I’d visited the dentist for a check up at around the time that this baby was conceived. I told the dentist I might be pregnant, and he told me that wearing an apron over my belly during the x-rays would be sufficient to protect my potential baby during the exam.
But no matter what he said and whatever assurance I found online, I believed in my heart that I had somehow harmed the baby by allowing the x-ray. I even found myself questioning whether the apron had sufficiently covered my belly. I pictured it slipping a few centimeters, my belly exposed and vulnerable, the baby getting fried by the x-rays.
Maybe I’d moved a bit and let the x-rays in.
Maybe the dentist hadn’t been careful enough.
Maybe we’re going to find out in a few years that dental aprons really do nothing to protect developing embryos.
Why hadn’t I done a better job standing up for my rights as a pregnant mom? See, I’m already failing my baby. It’s my fault, mine…
I became obsessed, thinking about the “dentist incident” anytime I was alone, anytime that dark feeling seemed to wash over me.
Luckily, things got a little better after the first trimester, and my hormones leveled out a bit. But my entire pregnancy was darker. It felt haunted, like any minute, if I didn’t stop myself, I could go there, deep into those bad thoughts.
The fog lifted significantly once my baby arrived. He was perfect and healthy and the relief of that brought me such joy. I didn’t experience postpartum depression or anxiety, like I’d had with my first son. I was so grateful this baby was fine and I fell instantly in love with him.

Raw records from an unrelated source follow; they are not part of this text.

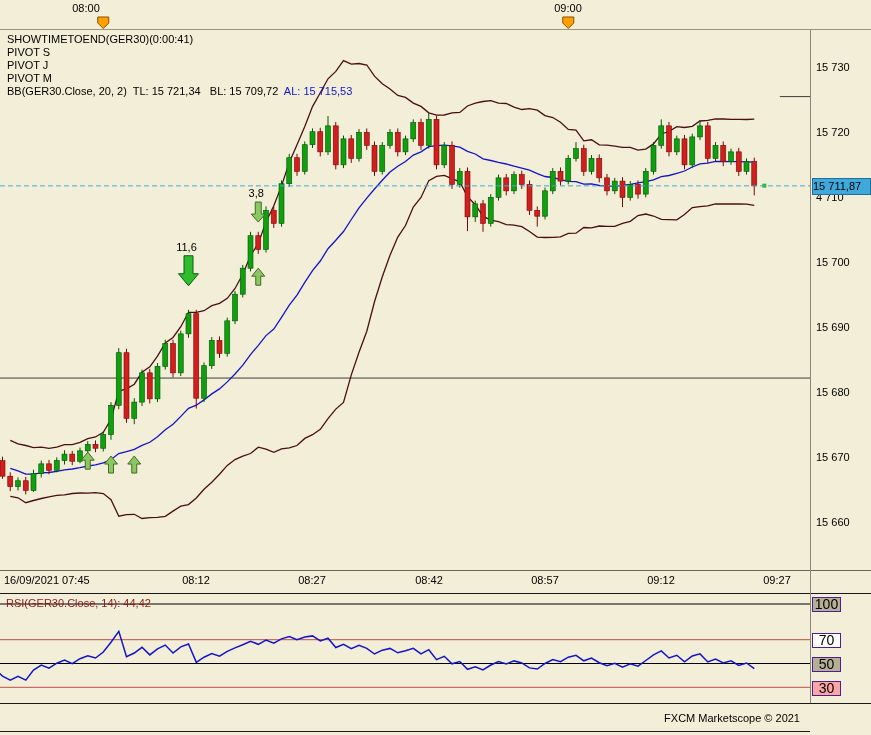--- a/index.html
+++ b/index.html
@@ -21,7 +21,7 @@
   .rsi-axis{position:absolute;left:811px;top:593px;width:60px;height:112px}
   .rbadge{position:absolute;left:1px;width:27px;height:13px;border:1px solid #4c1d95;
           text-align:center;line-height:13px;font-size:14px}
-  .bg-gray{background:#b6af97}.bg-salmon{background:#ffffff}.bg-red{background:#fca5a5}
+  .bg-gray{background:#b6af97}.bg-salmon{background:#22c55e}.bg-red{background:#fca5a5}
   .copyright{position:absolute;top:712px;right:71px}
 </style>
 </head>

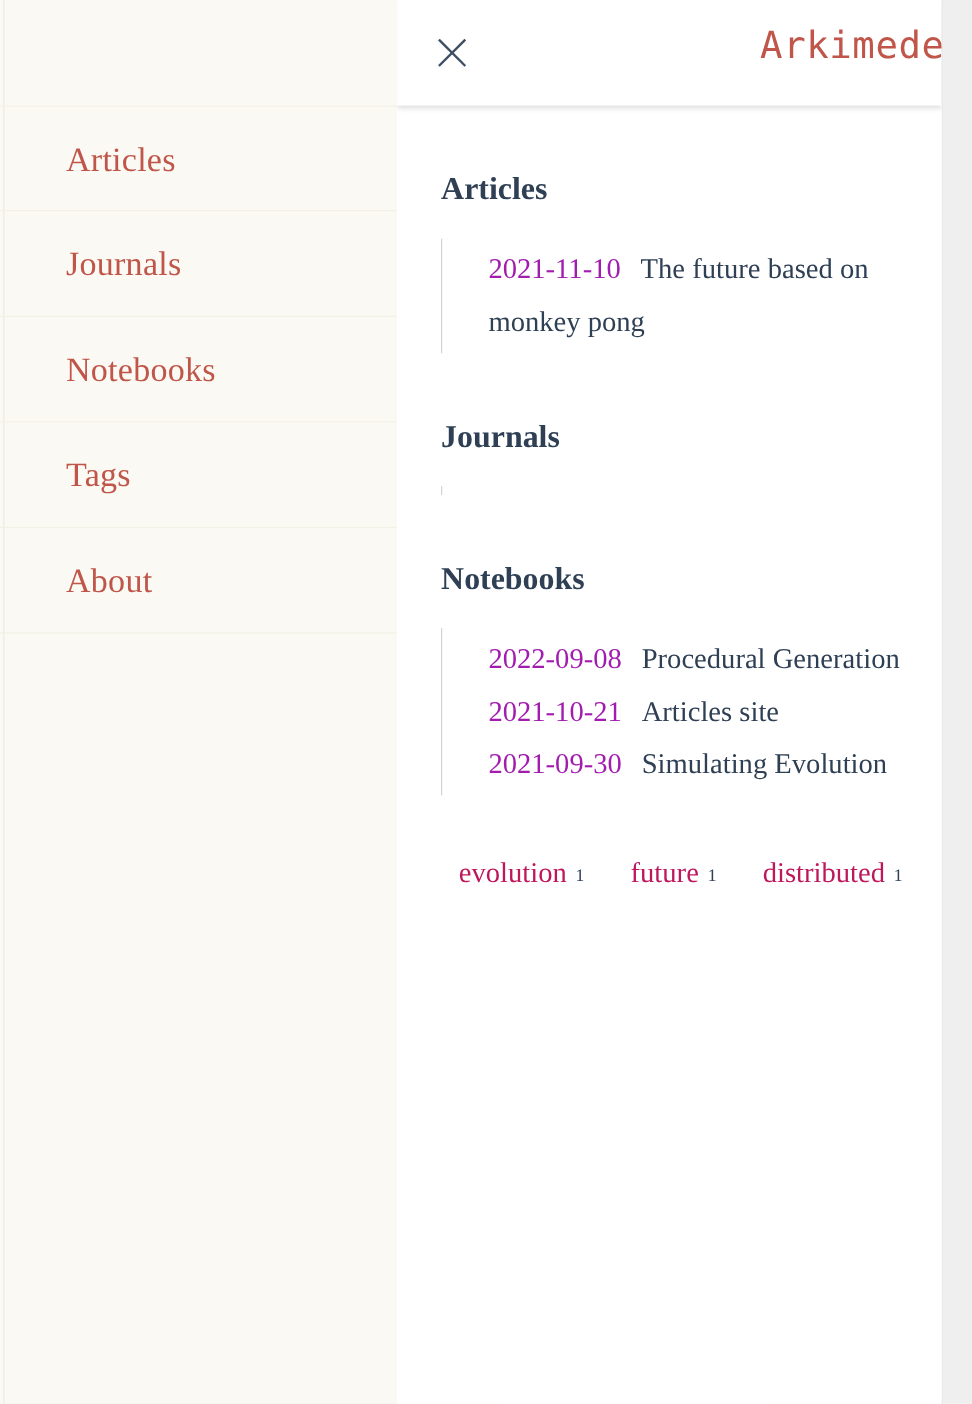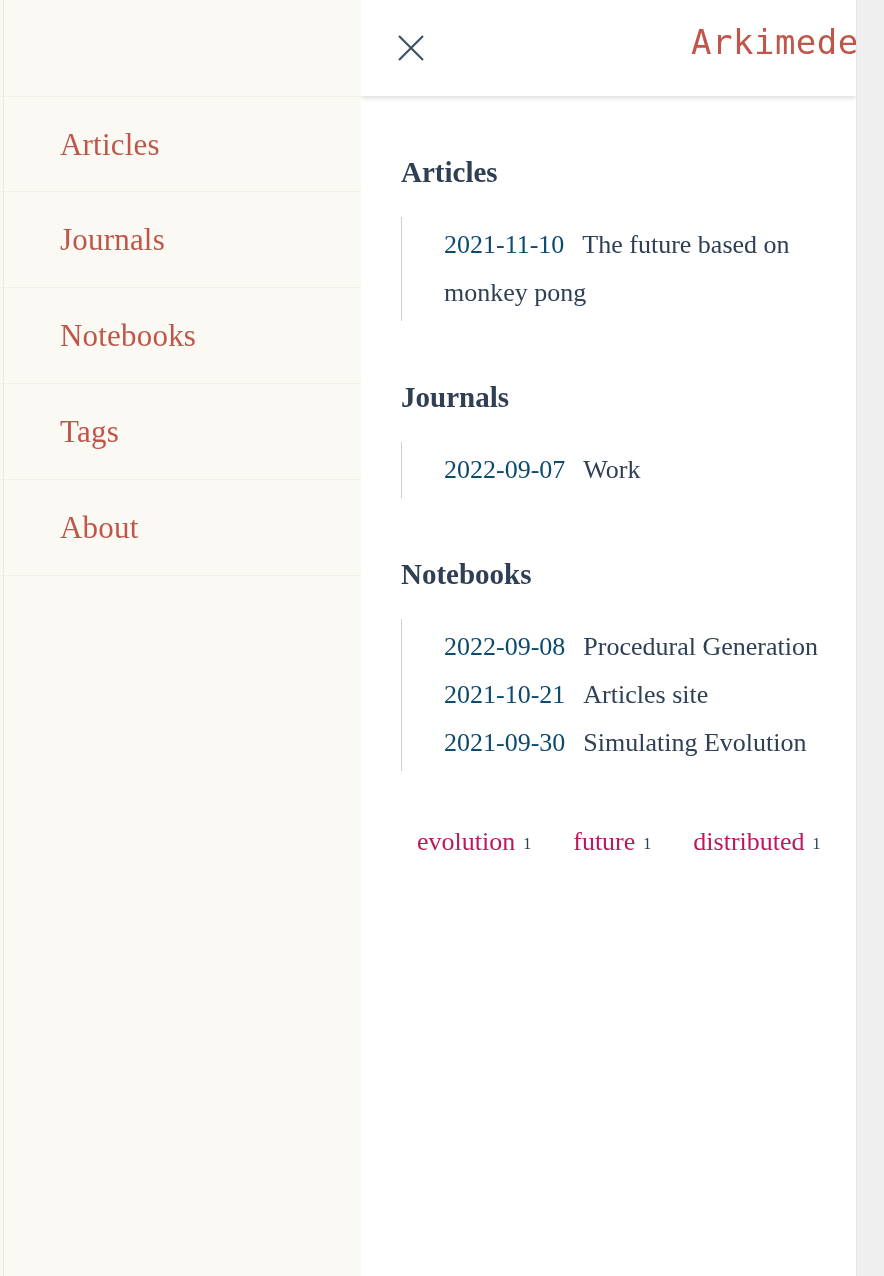--- a/index.html
+++ b/index.html
@@ -163,7 +163,7 @@
     text-indent: 0;
   }
   .entry-date {
-    color: #0c4a6e;
+    color: #a21caf;
     margin-right: 18px;
     font-variant-numeric: lining-nums;
   }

It wasn’t until years later that I realized how incredibly awful my mental health had been while I was pregnant with him, and that what I had experienced was a thing, had a name, and was actually really freaking common.
Apparently pregnancy depression, or perinatal depression, is quite common. About 10-15 percent of women experience it, according to the Academy of American Pediatrics (AAP), and it can have serious consequences for moms and babies if left untreated.

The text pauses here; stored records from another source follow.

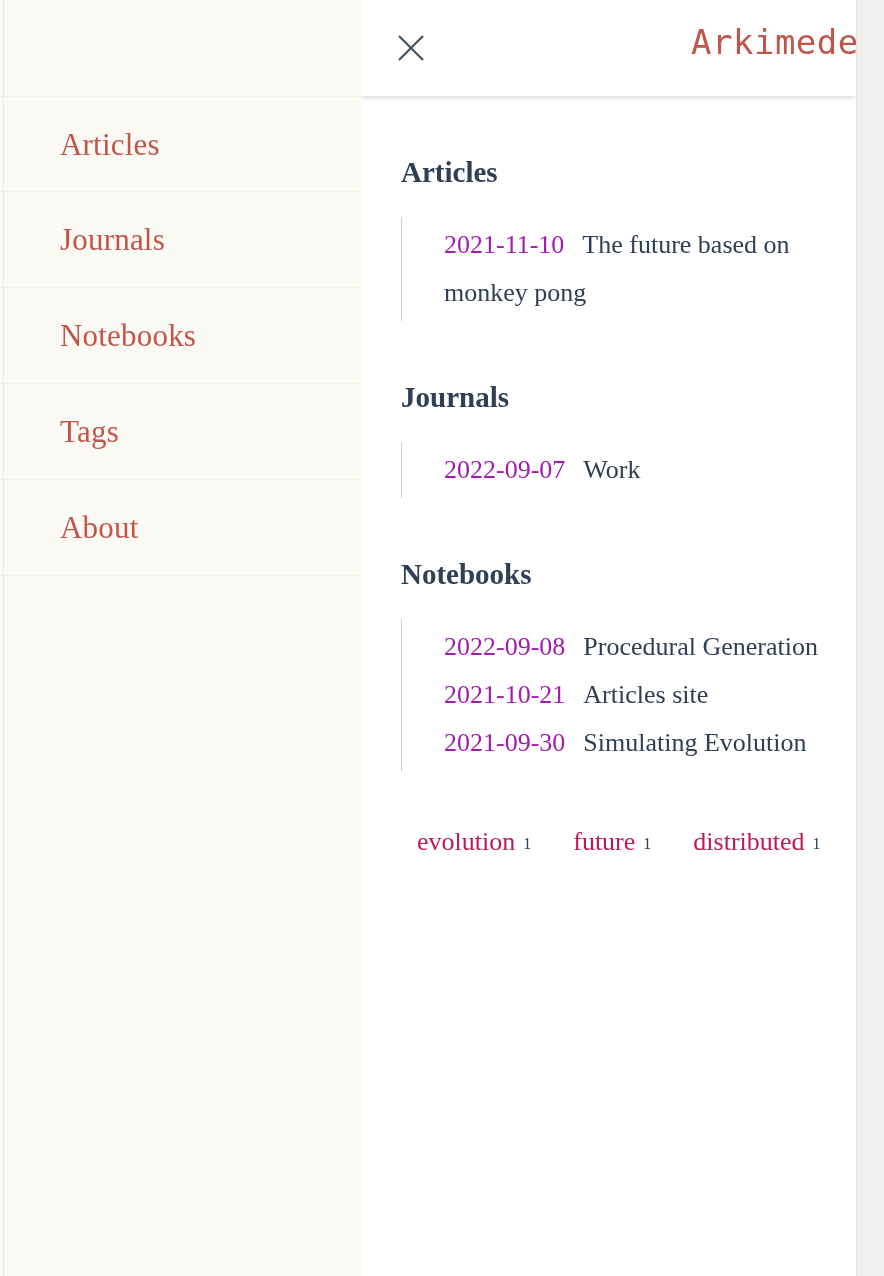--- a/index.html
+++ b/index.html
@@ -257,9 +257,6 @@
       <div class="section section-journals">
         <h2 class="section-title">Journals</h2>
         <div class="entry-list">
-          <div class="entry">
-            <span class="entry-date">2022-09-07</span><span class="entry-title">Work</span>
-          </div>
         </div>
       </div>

And the thing is that 50% of cases go untreated, according to the AAP.
“When left untreated, perinatal depression can hinder bonding and healthy attachment, distort perception of the infant’s behavior and impair the mother’s attention to and judgment concerning safety,” the AAP writes.
For me, it was some damn miracle that my perinatal depression lifted once my baby was born, and didn’t seem to have many lingering effects for me. But I know that isn’t the case for every mom out there.
I also know that although almost everyone has heard of postpartum depression and anxiety, most people don’t know that maternal mood disorder are just as common during pregnancy.
We need to talk about these things. Doctors need to screen women for depression during pregnancy. Women need to know that having a few “pre-baby jitters” is normal, but when your feelings become extreme, and when you begin to have excessive worries or paranoid thoughts, this is not normal — and most of all, you deserve compassionate help so that you can feel better.
For me, I was able to open up to my husband about my feelings, but that was only after the worst of them passed. I was also able to discuss my feelings with a therapist, but that was much later, after my baby was born. I think that if I’d been in therapy and gotten a diagnosis during my pregnancy, it would have made things much easier.
I really wish I had known what was happening while it was happening, that what I was feeling was a real thing, and that it was nothing to be ashamed of. I felt such guilt and shame over how I was feeling that I mostly kept it private. Except the more I held it inside, the worse I felt. And the more I shamed myself for the feelings I was having, the more intense the feelings became. It was a vicious cycle.
If you are experiencing depression during pregnancy, please know that you are not alone. And please, please, reach out to a friend, your doctor, or a counselor to talk about your feelings. Help is out there and you deserve to feel better.